77TB of research data lost due to HPE software update

Kyoto University lost 77TB of critical research data from its supercomputer because Hewlett Packard Enterprise (HPE) released a software update that caused a script to malfunction and delete save data. As a result, working days are gone and a significant part of erased data is lost forever.

Kyoto University lost about 34 million files from 14 research groups generated from December 14 to 16, according to The battery. GizChina reported that the university was unable to restore the data of four groups by backup and is therefore permanently lost. Initially, Kyoto specialists believed that the university was losing up to 100 TB, but it turned out that the disaster limit was 77 TB of data.

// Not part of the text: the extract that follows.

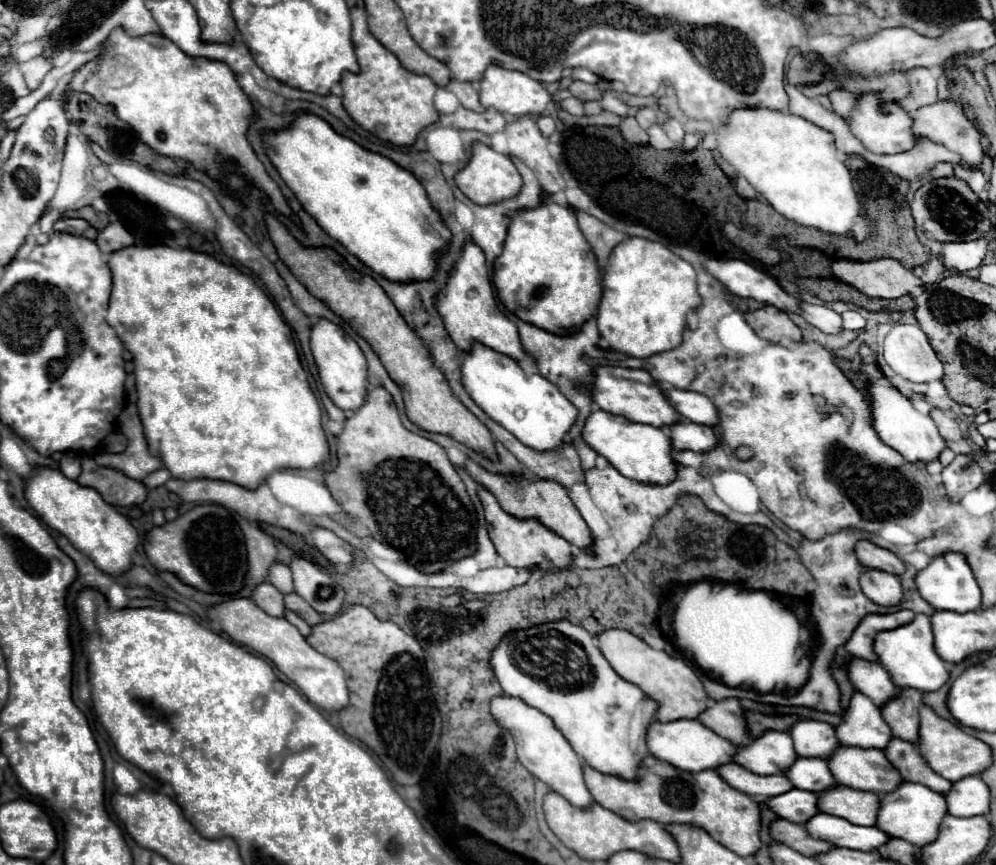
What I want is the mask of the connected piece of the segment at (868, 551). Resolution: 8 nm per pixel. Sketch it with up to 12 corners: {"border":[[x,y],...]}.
{"border":[[858,542],[856,554],[866,568],[902,576],[906,566],[890,550]]}

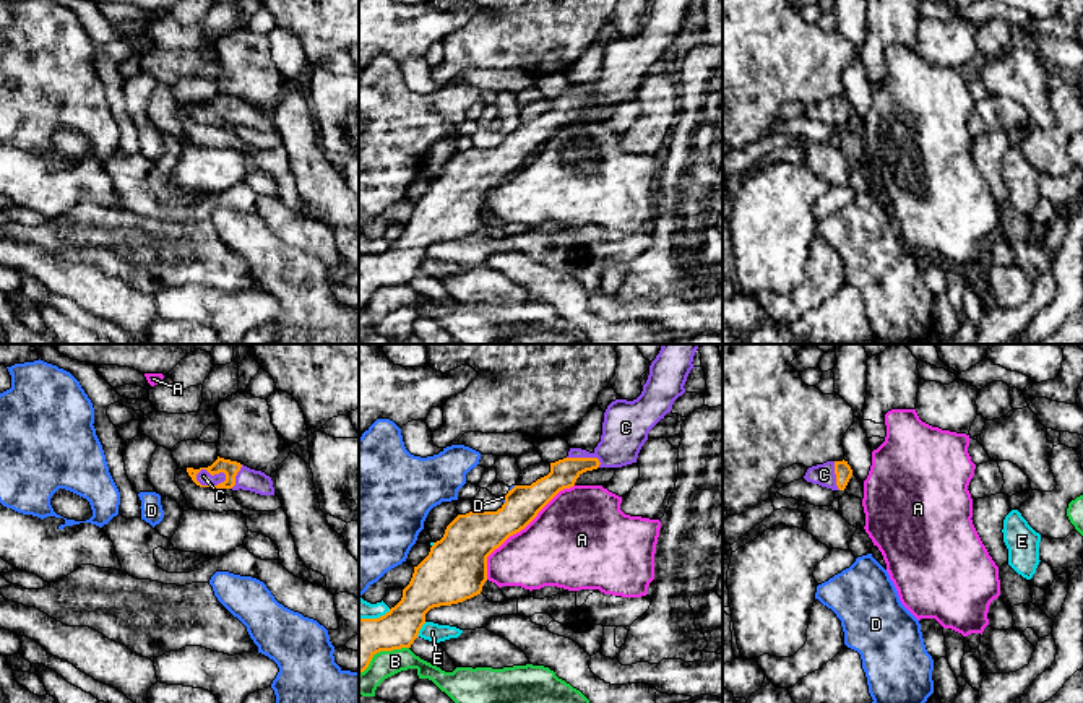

HPE pushed an update that caused a malfunction of a script that deletes log files older than ten days. However, instead of deleting old log files stored with backups in a high-capacity storage system, it erased all files from the backup, erasing 77TB of critical research data.

HPE admitted that his software update caused the problem and took full responsibility for it.

“From 5:32 p.m. on December 14, 2021 to 12:43 p.m. on December 16, 2021, due to a fault in the program that backs up the storage of the supercomputer system (manufactured by Japan Hewlett Packard), the supercomputer system [malfunctioned]”, reads a statement from HPE translated by Google. “As a result, an accident occurred in which some data from the high capacity storage (/LARGE0) was inadvertently deleted. […] The backup log of the past which was originally useless due to a problem of reckless modification of the program and its application procedure in the repair function of the backup program by Japan Hewlett Packard, the supplier of the super system computer science. The process of deleting files malfunctioned as the process of deleting files under directory /LARGE0.”

The team suspended the backup process on the supercomputer. Still, Kyoto University plans to resume backing up by the end of January after resolving the software and script issue and taking steps to prevent them from happening again.